Al-Dschabarti hat Recht: Napoleons Proklamation ist nur die eine, die freundliche Seite seiner Strategie. Wo sie fehlschlägt, zögert er nicht, auf Gewalt zu setzen. Ende Juli lässt Napoleon sein Heer Richtung Kairo marschieren. Bei Gizeh stellen sich ihm die Mamluken entgegen. Ihr Plan: die Eindringlinge zu schlagen und ein für alle Mal aus dem Land zu werfen. Doch die Schlacht bei den Pyramiden, wie sie später genannt wird, verläuft anders als geplant. Zwar haben die Mamluken ein geordnetes Heer zusammengestellt.

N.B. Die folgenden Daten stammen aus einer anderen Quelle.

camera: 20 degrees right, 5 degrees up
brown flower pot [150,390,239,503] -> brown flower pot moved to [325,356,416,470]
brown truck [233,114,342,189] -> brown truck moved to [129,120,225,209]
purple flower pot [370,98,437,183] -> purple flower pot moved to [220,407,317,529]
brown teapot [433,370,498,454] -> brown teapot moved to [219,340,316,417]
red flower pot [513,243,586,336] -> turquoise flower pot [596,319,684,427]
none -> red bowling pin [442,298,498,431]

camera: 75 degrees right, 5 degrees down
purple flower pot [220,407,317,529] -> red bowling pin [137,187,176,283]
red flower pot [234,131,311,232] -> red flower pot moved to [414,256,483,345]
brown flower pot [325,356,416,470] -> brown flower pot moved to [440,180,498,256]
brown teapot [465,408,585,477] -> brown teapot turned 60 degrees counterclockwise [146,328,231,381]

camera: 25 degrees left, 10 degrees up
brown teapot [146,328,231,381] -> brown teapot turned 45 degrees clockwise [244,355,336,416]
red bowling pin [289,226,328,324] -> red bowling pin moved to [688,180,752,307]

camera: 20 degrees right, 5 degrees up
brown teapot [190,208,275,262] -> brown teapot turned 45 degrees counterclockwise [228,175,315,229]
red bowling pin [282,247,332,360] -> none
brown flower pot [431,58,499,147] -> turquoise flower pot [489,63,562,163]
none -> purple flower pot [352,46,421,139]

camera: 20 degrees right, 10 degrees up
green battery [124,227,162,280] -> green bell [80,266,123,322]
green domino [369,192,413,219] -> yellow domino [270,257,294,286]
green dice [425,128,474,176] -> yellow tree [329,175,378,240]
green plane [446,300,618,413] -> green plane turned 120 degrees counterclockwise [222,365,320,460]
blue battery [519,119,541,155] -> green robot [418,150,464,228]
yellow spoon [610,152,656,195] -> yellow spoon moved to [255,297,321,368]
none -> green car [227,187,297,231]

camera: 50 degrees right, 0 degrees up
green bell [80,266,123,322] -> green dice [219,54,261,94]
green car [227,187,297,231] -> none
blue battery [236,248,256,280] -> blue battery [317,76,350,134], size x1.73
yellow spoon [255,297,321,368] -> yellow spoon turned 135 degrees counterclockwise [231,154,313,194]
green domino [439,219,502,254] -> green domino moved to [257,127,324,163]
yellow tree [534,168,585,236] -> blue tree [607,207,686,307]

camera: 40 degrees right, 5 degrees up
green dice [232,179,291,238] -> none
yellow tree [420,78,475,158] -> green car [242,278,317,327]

Doch gegen die technisch und strategisch überlegenen Franzosen haben sie keine Chance. Keine zwei Stunden braucht Napoleons Armee, den Gegner in die Flucht zu schlagen – zum Entsetzen zahlloser Ägypter, die das Geschehen aus der Ferne beobachten und, kaum sind die Mamluken geschlagen, Schutz in den Straßen Kairos suchen. „Überall erhob sich ein Schreien und Klagen. Massenhaft eilten sie in die Stadt, und die Frauen lagen wimmernd in den Fenstern. Die Leute stießen einander um, Lärm und Tumult wuchsen ins Ungeheuerliche. Viele entschlossen sich, Kairo zu verlassen.“13 Napoleon dürfte es spätestens jetzt aufgegangen sein: Die Proklamation, mit der sich in Alexandria an die Ägypter gewandt hatte, machte auf diese ausgesprochen wenig Eindruck. Mit eigenen Augen gelesen hatten sie ohnehin nur die wenigsten. Und die Masse derer, die von ihr gehört hatten, dürften mit ihr zugleich auch deren verbreitete Interpretation zur Kenntnis genommen hatten. Die war so kurz wie bündig: Glaubt den Franzosen kein Wort!

Die Skepsis war berechtigt. Denn tatsächlich war der Islam für die französischen Strategen nichts als ein Instrument, um die Herzen der Ägypter zu erobern. Für sich selbst genommen interessierte er kaum jemanden unter den Franzosen. Sie sahen in dem fremden Glauben ein bloßes Mittel zum Zweck. „Wir täuschen die Ägypter durch unsere angebliche Hingabe an ihre Religion, an die Bonaparte und ich nicht mehr glauben als an jene, die der verstorbene Papst Pius gepredigt hat“, notierte einer von Napoleons Generälen, Dominique Martin Dupuy.14


Die Ansprache Bonapartes an seine Armee vor der Schlacht bei den Pyramiden am 21. Juli 1798. Gemälde (1810) von Antoine-Jean Gros.